Despite the global economic uncertainty last year, Singapore’s real estate investments hit S$28.6 billion, surpassing the S$27.9 billion recorded in 2010, according to property deals tracked by DTZ.
The report only covered investments above S$5 million and excludes S$1.1 billion worth of deals which cover single residential units and lots which cannot be subdivided/redeveloped into more than one plot each.
DTZ revealed that last year’s increase in property investment was primarily attributed to a boost in sales of properties and land sites by the government, as government sales rose 28.8 percent year-on-year. This more than offset the 12.7 percent year-on-year decline in investment sales in the private sector.
Total investment sales jumped 67.5 percent quarter-on-quarter to S$7.2 billion in the fourth quarter, which was still less than the first (S$8.1 billion) and second quarter (S$9.0 billion).
Last year’s investment activity in the residential market was the largest, accounting for 37.5 percent of investment sales.
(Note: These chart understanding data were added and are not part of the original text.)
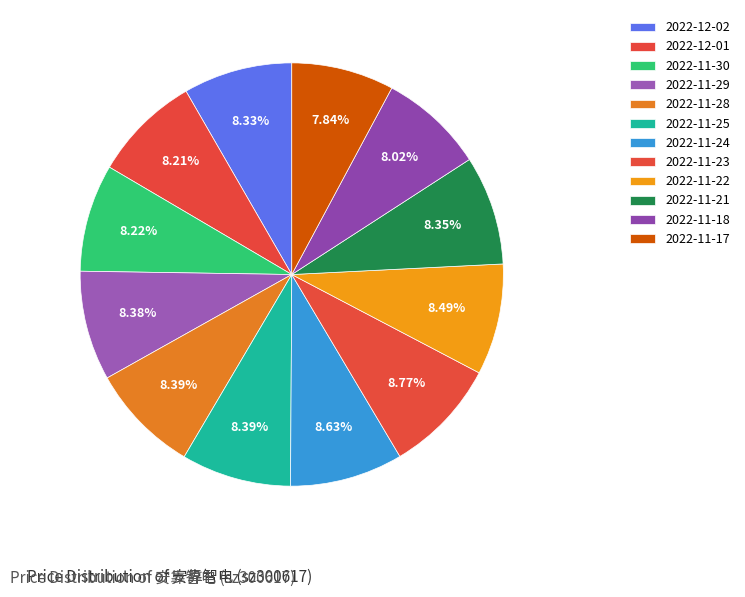

Count the number of slices in the pie.

12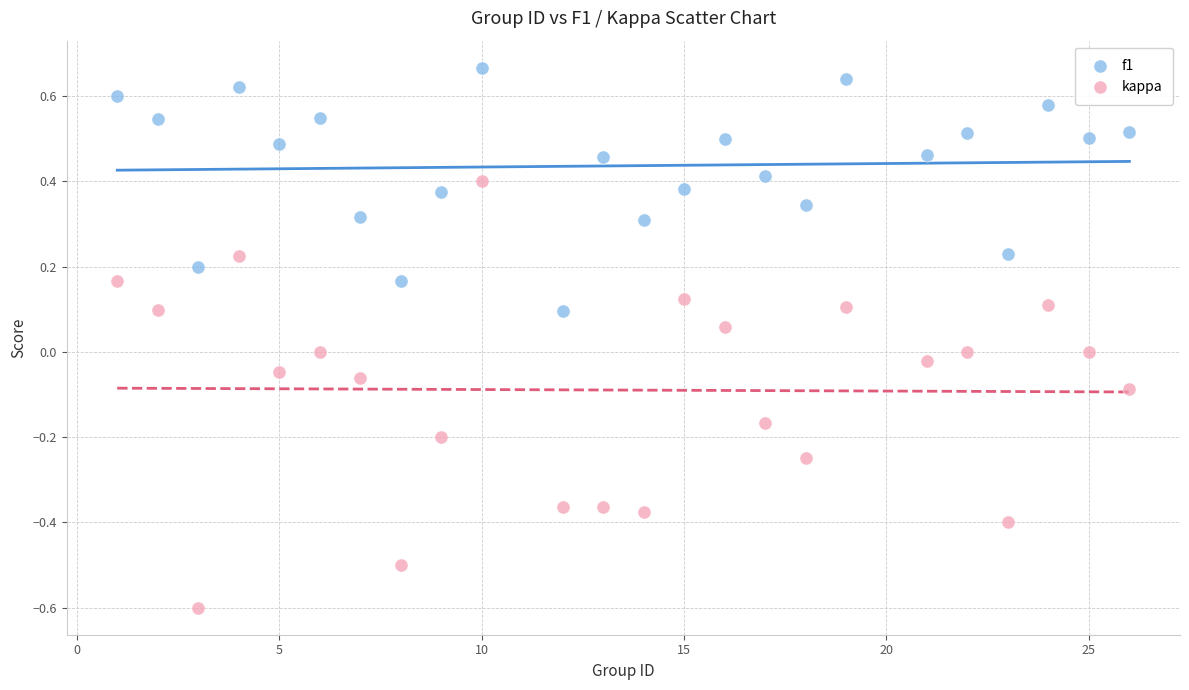

What is the X range (max minus min) for the scatter plot?

25.0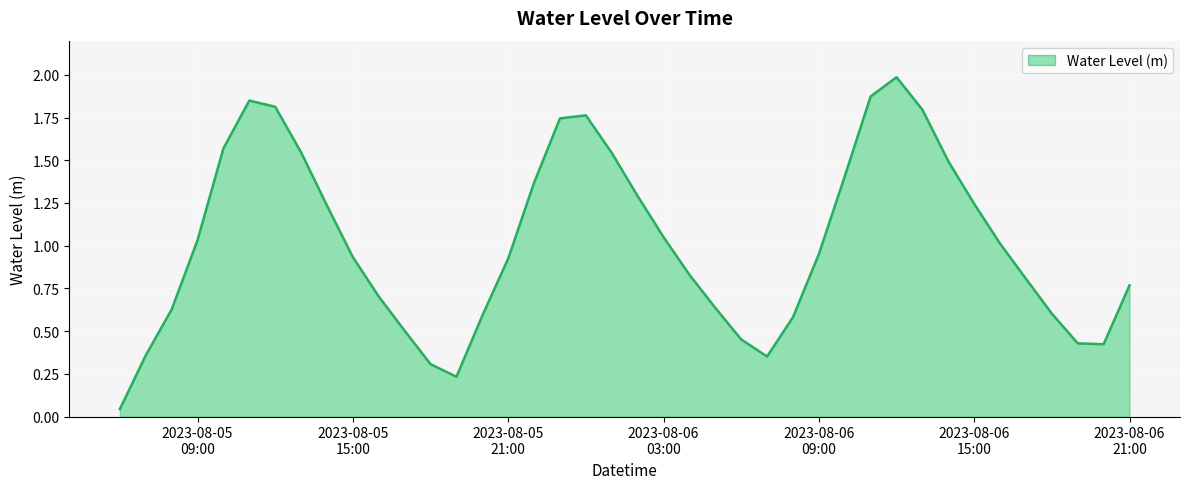

What is the maximum value shown in the chart?

2.0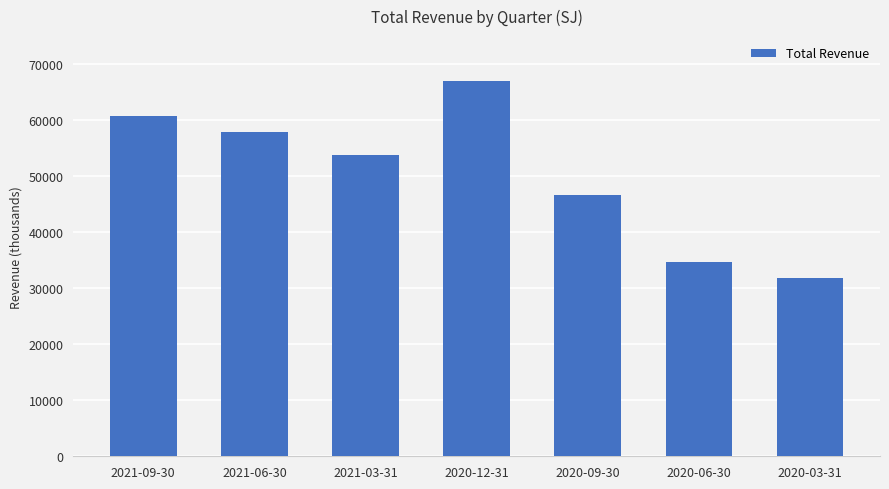

Reading left to right, transcribe all the data shown in this chart.

2021-09-30=60800	2021-06-30=57900	2021-03-31=53800	2020-12-31=67000	2020-09-30=46600	2020-06-30=34700	2020-03-31=31900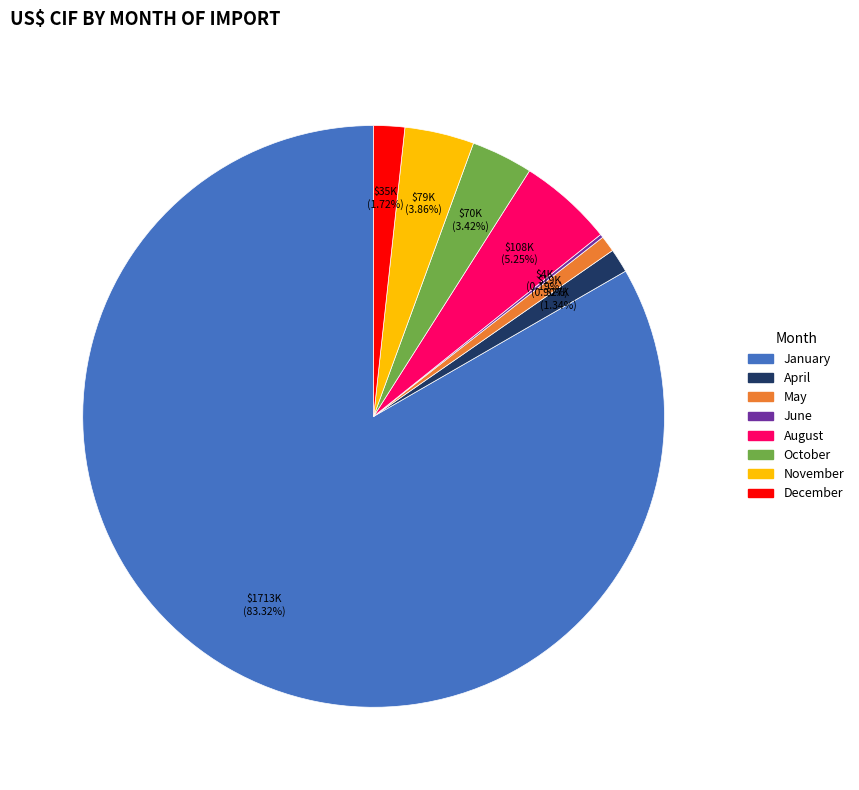

Does any single category account for the majority?

Yes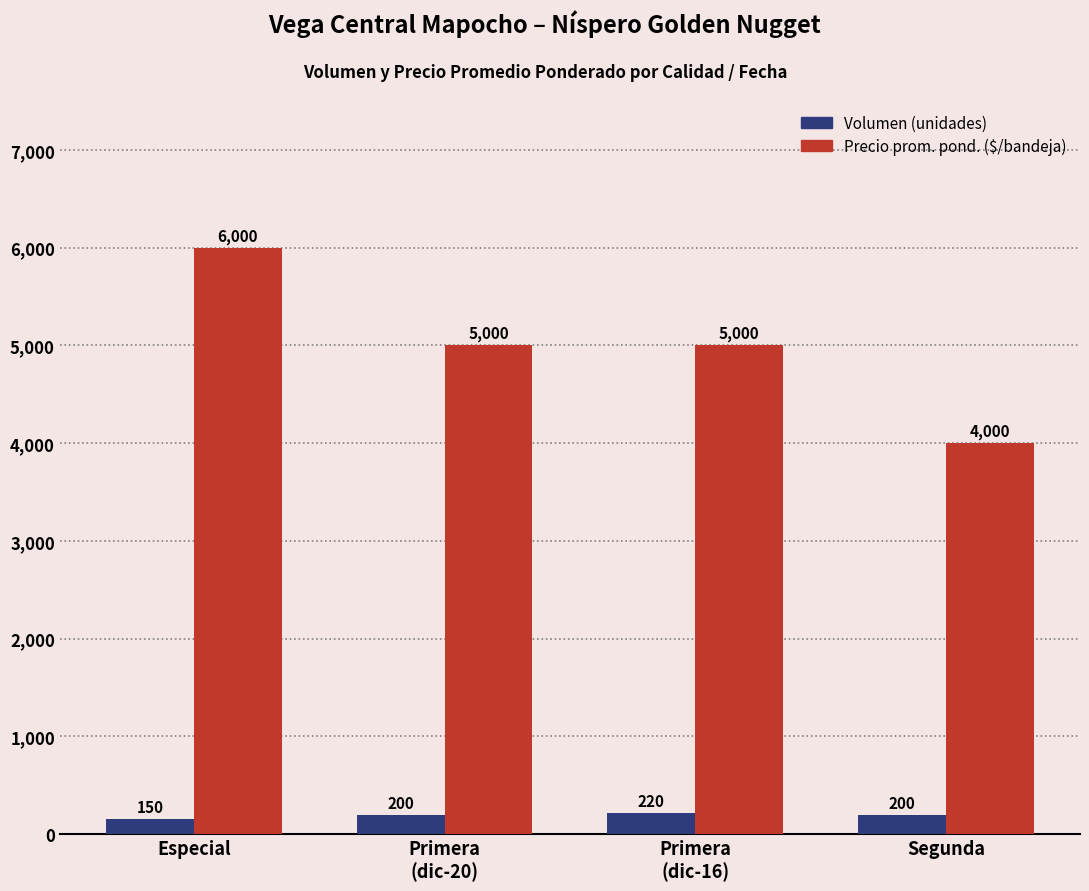

What position from the right is Especial?

4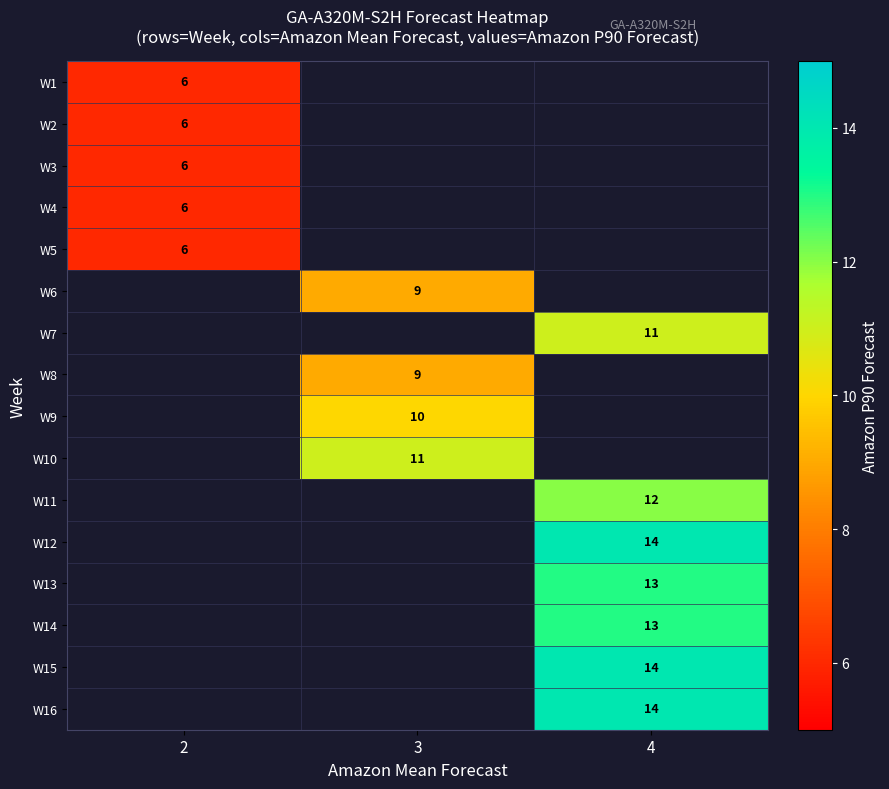

The W4 series shows 6 at 2. True or false?

True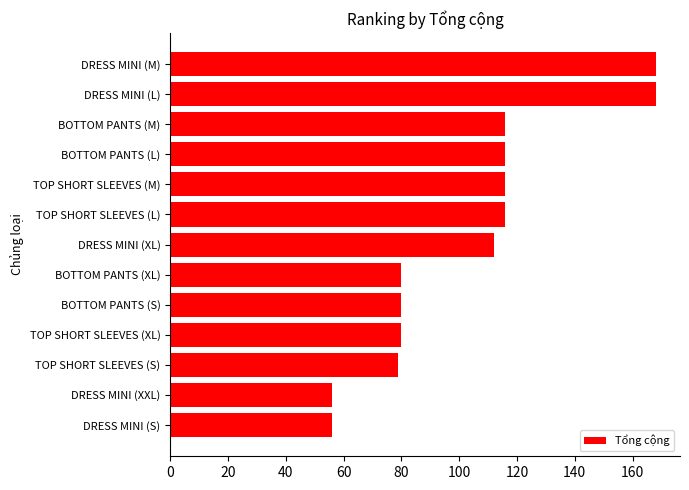

Reading bottom to top, transcribe all the data shown in this chart.

DRESS MINI (S)=56	DRESS MINI (XXL)=56	TOP SHORT SLEEVES (S)=79	TOP SHORT SLEEVES (XL)=80	BOTTOM PANTS (S)=80	BOTTOM PANTS (XL)=80	DRESS MINI (XL)=112	TOP SHORT SLEEVES (L)=116	TOP SHORT SLEEVES (M)=116	BOTTOM PANTS (L)=116	BOTTOM PANTS (M)=116	DRESS MINI (L)=168	DRESS MINI (M)=168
Residential investment sales hit S$10.7 billion in 2011, a record since 2007, and the Government Land Sales (GLS) programme accounted for about 70 percent of total residential investment sales.
However, the proportion of collective sales in the residential investment sector dropped, with collective sales accounting for only about 26.9 percent of residential investments in 2011, against 65.6 percent in 2007.
Investments in the office sector were the second largest in 2011, amounting to S$6.9 billion.
Chua Chor Hoon, Head of Asia Pacific Research at DTZ, said, “Real estate investments are expected to be more subdued in 2012, due to the uncertain global economic outlook. Investments in offices are expected to fall due to the slowdown in occupier demand and projected fall in rents.”